■ INFORMATION SHOWN:
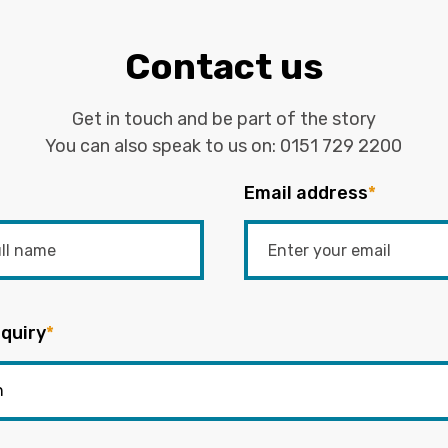
Contact us
Get in touch and be part of the story
You can also speak to us on:
0151 729 2200
Email address
*
quiry
*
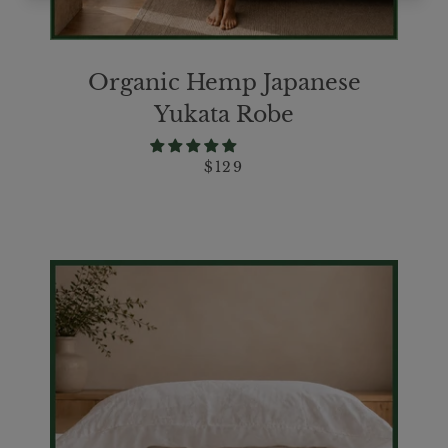
Organic Hemp Japanese
Yukata Robe
$129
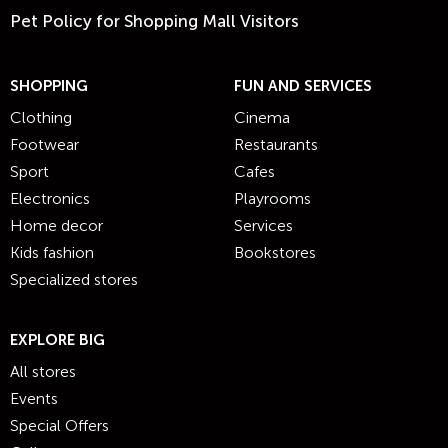
Pet Policy for Shopping Mall Visitors
SHOPPING
FUN AND SERVICES
Clothing
Cinema
Footwear
Restaurants
Sport
Cafes
Electronics
Playrooms
Home decor
Services
Kids fashion
Bookstores
Specialized stores
EXPLORE BIG
All stores
Events
Special Offers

■ WORK REQUIRED: Please reproduce each entry exactly as given and omit the pictures.

■ SOLUTION TO THIS EXERCISE:
Contact us
Get in touch and be part of the story
You can also speak to us on:
0151 729 2200
Email address
*
quiry
*
Organic Hemp Japanese
Yukata Robe
$129
Pet Policy for Shopping Mall Visitors
SHOPPING
FUN AND SERVICES
Clothing
Cinema
Footwear
Restaurants
Sport
Cafes
Electronics
Playrooms
Home decor
Services
Kids fashion
Bookstores
Specialized stores
EXPLORE BIG
All stores
Events
Special Offers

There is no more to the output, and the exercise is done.